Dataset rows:
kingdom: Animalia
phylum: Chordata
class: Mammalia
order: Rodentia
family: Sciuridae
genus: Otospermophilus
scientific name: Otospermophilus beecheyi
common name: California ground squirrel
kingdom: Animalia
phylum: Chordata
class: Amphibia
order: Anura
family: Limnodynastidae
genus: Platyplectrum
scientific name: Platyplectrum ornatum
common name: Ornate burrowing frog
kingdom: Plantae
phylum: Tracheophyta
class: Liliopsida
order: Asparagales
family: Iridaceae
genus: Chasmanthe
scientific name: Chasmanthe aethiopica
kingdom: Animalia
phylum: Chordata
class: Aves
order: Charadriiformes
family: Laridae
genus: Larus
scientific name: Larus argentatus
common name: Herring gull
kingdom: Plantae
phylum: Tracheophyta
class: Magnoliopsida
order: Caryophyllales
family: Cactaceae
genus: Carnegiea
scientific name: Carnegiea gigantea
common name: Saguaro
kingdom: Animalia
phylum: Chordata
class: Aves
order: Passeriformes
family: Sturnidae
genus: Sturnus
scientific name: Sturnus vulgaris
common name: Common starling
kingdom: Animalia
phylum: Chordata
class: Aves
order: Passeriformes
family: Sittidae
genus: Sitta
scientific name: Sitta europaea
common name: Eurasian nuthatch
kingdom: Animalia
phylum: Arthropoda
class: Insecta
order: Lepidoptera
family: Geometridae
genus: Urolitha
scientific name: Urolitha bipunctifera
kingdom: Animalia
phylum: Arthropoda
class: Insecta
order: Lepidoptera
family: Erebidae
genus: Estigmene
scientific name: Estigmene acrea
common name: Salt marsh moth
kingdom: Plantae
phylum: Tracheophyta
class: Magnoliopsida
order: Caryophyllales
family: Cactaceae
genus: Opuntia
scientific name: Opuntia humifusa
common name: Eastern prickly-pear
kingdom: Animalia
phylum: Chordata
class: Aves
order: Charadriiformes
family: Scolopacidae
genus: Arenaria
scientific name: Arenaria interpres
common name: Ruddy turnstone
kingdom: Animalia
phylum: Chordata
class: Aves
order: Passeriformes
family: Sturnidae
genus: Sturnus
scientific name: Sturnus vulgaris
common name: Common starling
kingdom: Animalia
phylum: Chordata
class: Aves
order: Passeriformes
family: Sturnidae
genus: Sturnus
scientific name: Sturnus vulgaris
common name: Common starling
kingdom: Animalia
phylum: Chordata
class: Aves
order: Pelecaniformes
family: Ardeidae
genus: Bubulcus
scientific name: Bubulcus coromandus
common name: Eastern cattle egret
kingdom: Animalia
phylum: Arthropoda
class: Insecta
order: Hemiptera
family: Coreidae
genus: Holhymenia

WHAT TO WORK ON →
Rewrite every line of the data above as a numbered list, leaving out any blank lines.

RESPONSE TO THIS EXERCISE →
1. kingdom: Animalia
2. phylum: Chordata
3. class: Mammalia
4. order: Rodentia
5. family: Sciuridae
6. genus: Otospermophilus
7. scientific name: Otospermophilus beecheyi
8. common name: California ground squirrel
9. kingdom: Animalia
10. phylum: Chordata
11. class: Amphibia
12. order: Anura
13. family: Limnodynastidae
14. genus: Platyplectrum
15. scientific name: Platyplectrum ornatum
16. common name: Ornate burrowing frog
17. kingdom: Plantae
18. phylum: Tracheophyta
19. class: Liliopsida
20. order: Asparagales
21. family: Iridaceae
22. genus: Chasmanthe
23. scientific name: Chasmanthe aethiopica
24. kingdom: Animalia
25. phylum: Chordata
26. class: Aves
27. order: Charadriiformes
28. family: Laridae
29. genus: Larus
30. scientific name: Larus argentatus
31. common name: Herring gull
32. kingdom: Plantae
33. phylum: Tracheophyta
34. class: Magnoliopsida
35. order: Caryophyllales
36. family: Cactaceae
37. genus: Carnegiea
38. scientific name: Carnegiea gigantea
39. common name: Saguaro
40. kingdom: Animalia
41. phylum: Chordata
42. class: Aves
43. order: Passeriformes
44. family: Sturnidae
45. genus: Sturnus
46. scientific name: Sturnus vulgaris
47. common name: Common starling
48. kingdom: Animalia
49. phylum: Chordata
50. class: Aves
51. order: Passeriformes
52. family: Sittidae
53. genus: Sitta
54. scientific name: Sitta europaea
55. common name: Eurasian nuthatch
56. kingdom: Animalia
57. phylum: Arthropoda
58. class: Insecta
59. order: Lepidoptera
60. family: Geometridae
61. genus: Urolitha
62. scientific name: Urolitha bipunctifera
63. kingdom: Animalia
64. phylum: Arthropoda
65. class: Insecta
66. order: Lepidoptera
67. family: Erebidae
68. genus: Estigmene
69. scientific name: Estigmene acrea
70. common name: Salt marsh moth
71. kingdom: Plantae
72. phylum: Tracheophyta
73. class: Magnoliopsida
74. order: Caryophyllales
75. family: Cactaceae
76. genus: Opuntia
77. scientific name: Opuntia humifusa
78. common name: Eastern prickly-pear
79. kingdom: Animalia
80. phylum: Chordata
81. class: Aves
82. order: Charadriiformes
83. family: Scolopacidae
84. genus: Arenaria
85. scientific name: Arenaria interpres
86. common name: Ruddy turnstone
87. kingdom: Animalia
88. phylum: Chordata
89. class: Aves
90. order: Passeriformes
91. family: Sturnidae
92. genus: Sturnus
93. scientific name: Sturnus vulgaris
94. common name: Common starling
95. kingdom: Animalia
96. phylum: Chordata
97. class: Aves
98. order: Passeriformes
99. family: Sturnidae
100. genus: Sturnus
101. scientific name: Sturnus vulgaris
102. common name: Common starling
103. kingdom: Animalia
104. phylum: Chordata
105. class: Aves
106. order: Pelecaniformes
107. family: Ardeidae
108. genus: Bubulcus
109. scientific name: Bubulcus coromandus
110. common name: Eastern cattle egret
111. kingdom: Animalia
112. phylum: Arthropoda
113. class: Insecta
114. order: Hemiptera
115. family: Coreidae
116. genus: Holhymenia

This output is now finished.